I actually get pretty annoyed when it's conflated with product debt. I don't know if that has a real definition, but for me that's where your market/audience has grown to need things you did not envision/never built. This is often labeled as tech debt, even though it has nothing to do with your coders. This is an organizational issue, and one I haven't fully conquered yet.

Tech debt should not be accruing every week, it should be a conscious decision. MVP's are riddled with tech debt, intentionally. You want to get the thing out there and start gathering feedback/information, you acknowledge you don't know the right thing to build, and will do so once you have more info.

I'm also annoyed at the junior dev that doesn't take time to understand a system, and shouts that it needs to be re-written. Most times that's just because the dev is junior, or lazy. It's actual tech debt when the system is too convoluted to understand, or you haven't documented.

I have no idea what "sprint commitment" or "manager's power" are supposed to mean. They both sounds kinda sick.

If you know a rewrite is going to be a time sink and catastrophe, why on earth would you do it? Also sounds sick.

Your org should be focused on business results. If you're focused on optics, things are not healthy.

You are not in a race with your competitors unless you're in a market that is itself racing to a commodity. This is a business strategy problem vs an engineering one.

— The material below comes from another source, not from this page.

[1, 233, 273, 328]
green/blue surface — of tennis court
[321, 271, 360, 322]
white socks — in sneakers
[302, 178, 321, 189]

Technical debt seems far less a problem to me if you have a moderately capable software engineering team. It happens, yeah. But as your experience grows you know the proper balance of paying it down vs new work. It comes down to measuring quality of your services from an end user perspective vs how much work on engineering and support teams to maintain the desired quality.

~7-8 years cto'in




> I'm also annoyed at the junior dev that doesn't take time to understand a system, and shouts that it needs to be re-written.

That's something that your senior devs should be correcting through training and mentoring. Junior means he doesn't know any better, after all.

Speaking as a senior dev, one great method to impart this wisdom is to let the junior dev try and do it and see for himself what happens.